Many tickets on the MF refactoring tracker follow this pattern.
Work up from existing classes under Paul's new classes to try to find common design patterns & LEGO templates to automate classification.
-
Edits are taking place on a branched version of the GO.
-
Design patterns and templates are specified in the GO design pattern repository. Files here are automatically checked for validity using a Travis job.
-
Documentation of standard practises for LEGO annotation to ensure correct and complete inference. For example, should binding between two gene products be recorded as one node or two?.
Combined design-pattern / template docs will be specified using DOS-DPs, which now support specification of LEGO templates.
The components of compound molecular functions are causally linked. Co-reference issues prevent these causal links from being represented on the class level, but we can represent them directly in LEGO templates. We can also use conventions within class design patterns to specify regulatory input and effector/output.
In addition to the standard OWL-EL tools for inference that we use in the ontology, we can also use SRWL rules to drive inference within the LEGO model. This turns out to be particularly useful for reducing the burden on curators and maximising inference.
Inference on the individual level can also take advantage of inverse relations. We cannot safely conclude from that statment (all) head has_part some hair that (all) hair part_of some head. But if we record in the ontology that a necessary condition of being a 'kinase receptor activity' is that it has part some kinase activity, then this is fulfilled by a part of relationship between a kinase activity and a 'receptor activity' in a LEGO model.

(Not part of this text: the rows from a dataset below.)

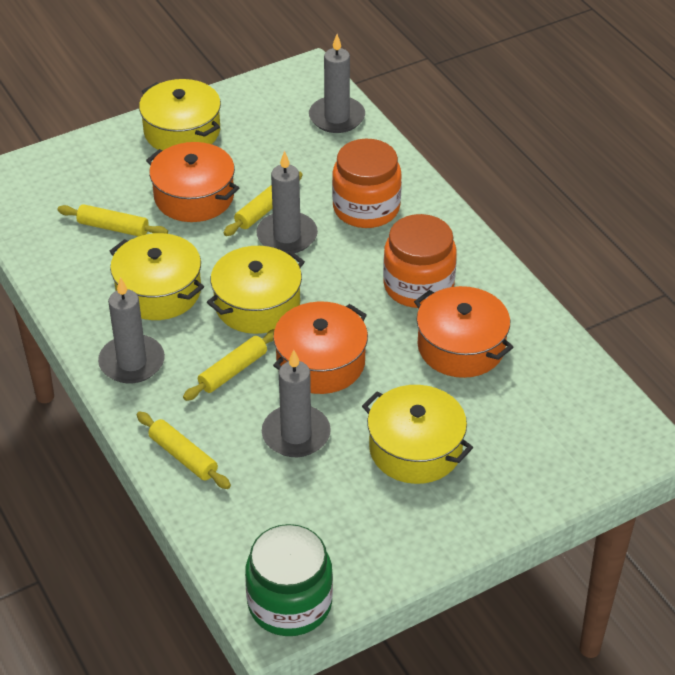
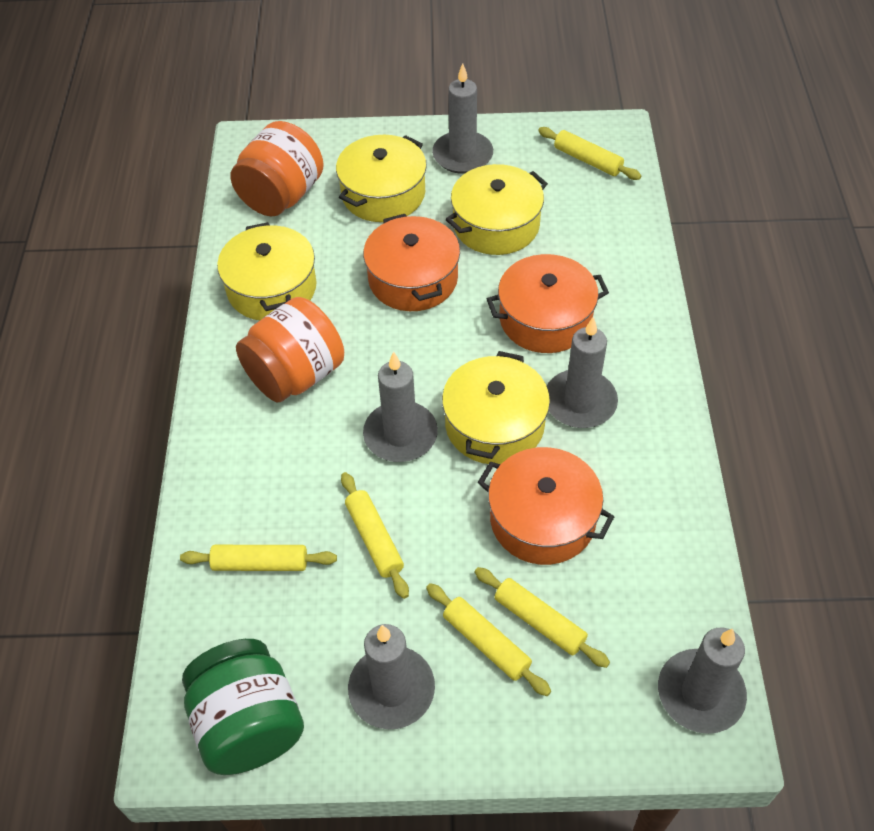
grey candle: [98,277,165,383] [256,151,318,253] [262,350,331,457] [309,34,365,133] = 4 -> [348,624,435,729] [363,351,438,462] [432,63,493,174] [547,317,618,428] [658,627,747,734] = 5
yellow rolling pin: [57,204,168,236] [137,412,231,489] [183,329,274,401] [224,172,303,236] = 4 -> [180,545,337,571] [341,472,409,599] [426,583,551,696] [475,567,610,668] [538,127,641,180] = 5

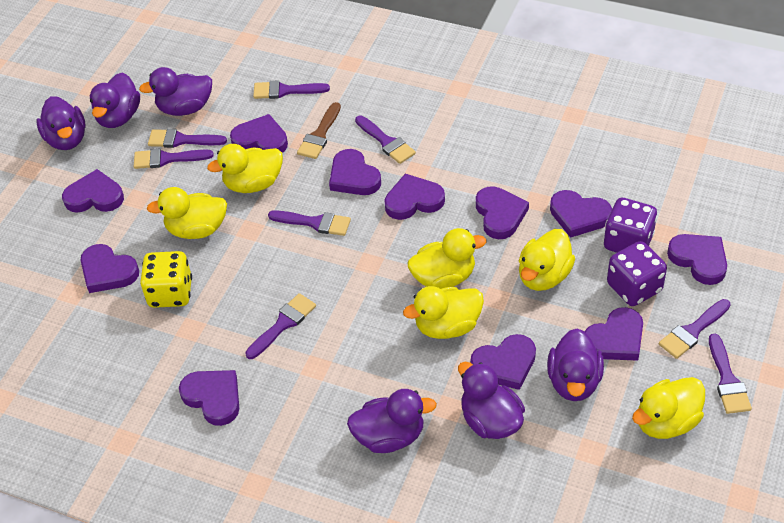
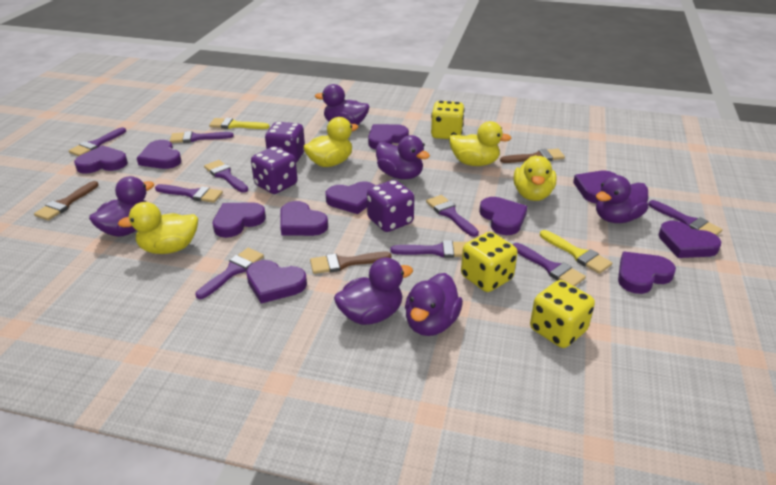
brown brush: [297,102,341,159] = 1 -> [34,181,99,221] [310,252,391,274] [500,149,565,163] = 3
purple brush: [134,148,214,169] [148,129,227,148] [245,293,316,359] [253,80,330,99] [268,210,351,236] [355,115,416,164] [659,299,731,359] [709,334,752,414] = 8 -> [69,127,126,156] [155,184,223,203] [170,131,234,143] [195,248,264,299] [204,160,248,193] [390,240,467,258] [426,195,479,237] [512,243,586,286] [648,200,723,235] = 9
purple dice: [604,198,657,253] [607,241,667,306] = 2 -> [251,146,298,194] [265,122,305,163] [367,180,414,232] = 3
yellow brush: none = 0 -> [209,118,269,129] [540,230,612,274] = 2
yellow dice: [140,251,192,308] = 1 -> [431,101,465,139] [461,232,518,292] [530,280,595,348] = 3
yellow duck: [147,187,227,239] [207,144,283,193] [403,286,484,339] [408,228,486,289] [519,229,575,291] [632,377,705,439] = 6 -> [118,202,198,254] [303,117,358,167] [449,121,512,166] [514,155,557,201] = 4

As far as possible, we will leverage existing classifications such as EC and Rhea. For details see ticket: geneontology#22
In network models, we need to be able to refer to processes and their
Refering to activities and functions as processes can be linguistically awkward given that everyday usage of the terms is consistent with them being realizables.
Where two gene products contribute to a molecular_function, as is the case with binding, there are two realizables (the binding activities of each gene product) that are realized in the same process (see ticket).